Physiological deficits occur with aging, including loss of skeletal muscle mass and strength with increased loss of physical activity, increased number of comorbidities, resembles the impact of multiple comorbidities seen in COPD34. This accumulation of physiological and physical deficits in COPD resembles the pattern that occurs with aging healthy populations, which are associated with increased risk of frailty1,4,10,12,35. In our study, we found both the TUG test and frailty are associated with the most common features seen in COPD such as peripheral musculoskeletal weakness, body composition and increased number of comorbidities. Thus, the TUG test is likely to capture similar manifestations that are associated with frailty, independent of the severity of airflow obstruction8,36. This is consistent with previous studies, which found that the TUG test is a measure of the interaction of body composition, muscle strength and comorbidities on the physical mobility and frailty in elderly15,16,26,29,31,32.

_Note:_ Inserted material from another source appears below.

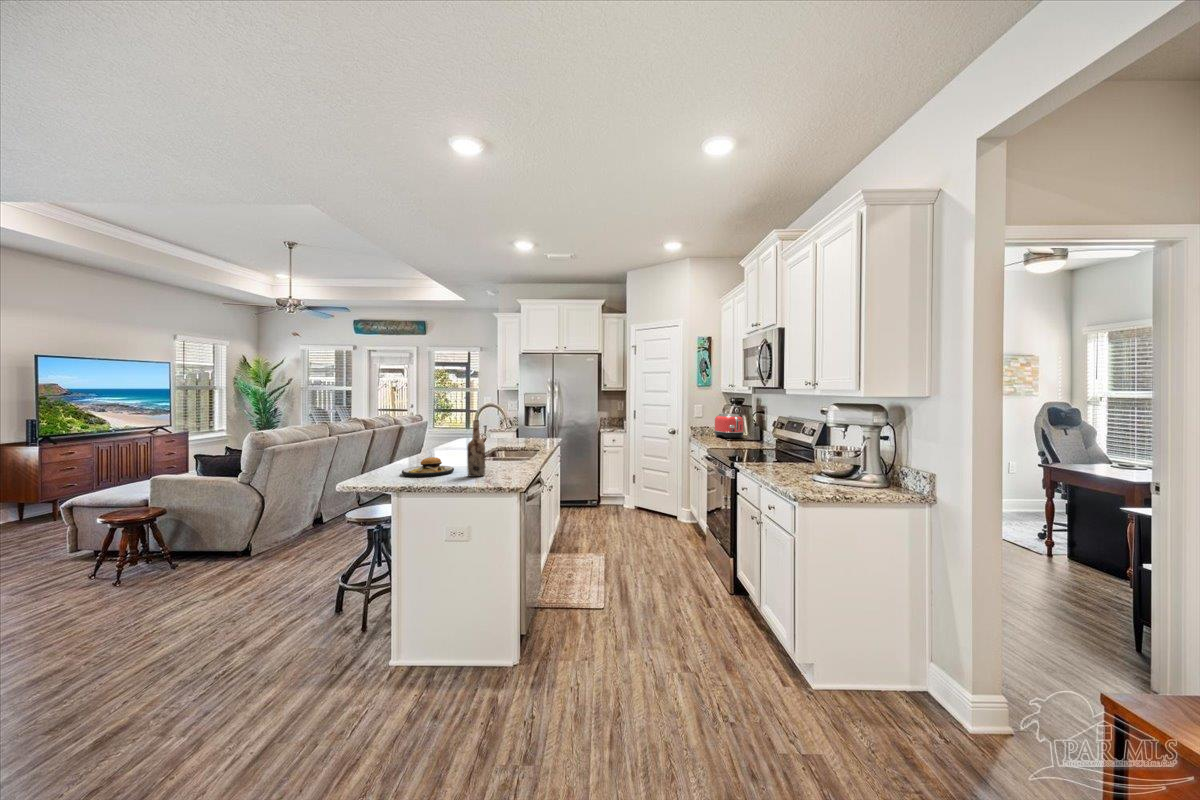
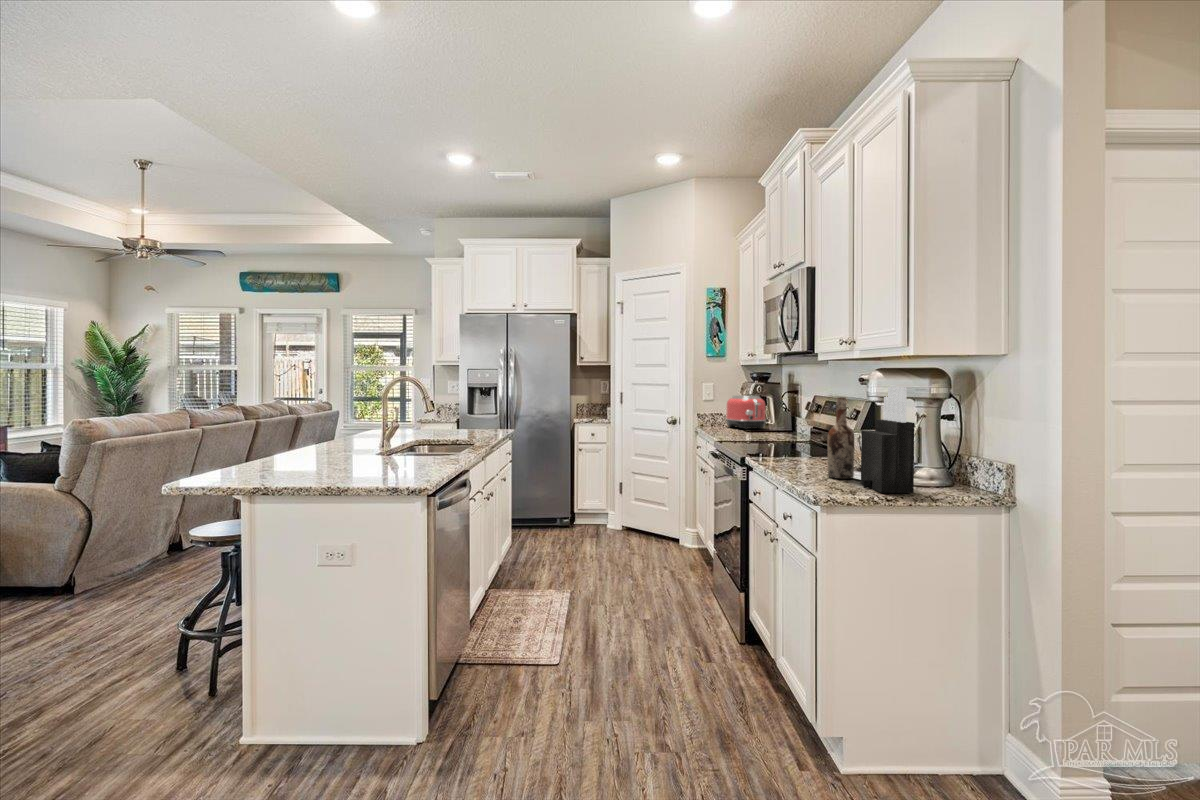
knife block: none [823,417,862,492] -> present [861,387,914,493]
wine bottle: present [467,420,485,477] -> present [828,397,854,479]
plate: present [402,457,454,477] -> none [261,436,339,476]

Integrating an objective measure such as the TUG, which demonstrated the ability to capture frailty features in COPD and detected the patients with COPD with more breathlessness, poor symptoms and health status would help clinicians in tailoring appropriate personlised management29,30,31,32. Additionally, using validated simple and quick self-administered questionnaires with a physical activity measure would be suitable for tele-medicine and tele-rehab clinics to monitor a patient’s health status.

This study has several limitations, including its cross-sectional nature, which means the findings may be influenced by bias, confounding variables and lack of causality. Although the patients with COPD and controls were similar in age and BMI, they differed in smoking history and comorbidities, all of which may influence the results. In this study, we included controls with hypertension and hypercholesterolaemia as it is difficult to find healthy smoker controls. Additionally, we did not exclude the patients with COPD with overt cardiovascular disease, but we minimised the risk of confounding factors by excluding other inflammatory diseases such as cancer and inflammatory bowel disease. The CGA questionnaire assesses frailty based on a patient’s recall, however many of the CGA’s items were verified by medical notes, clinical examination and carers.

The TUG showed the ability to discriminate between frail and non-frail patients with COPD, independent of age and severity of the airflow obstruction. The TUG is a simple, easy and quick measure that provides a global assessment of physical mobility in COPD. It is a standardised, integrated test that captures multisystem deficits, which could be easily applied by clinicians in restricted settings as a screening tool for frailty in patients with COPD.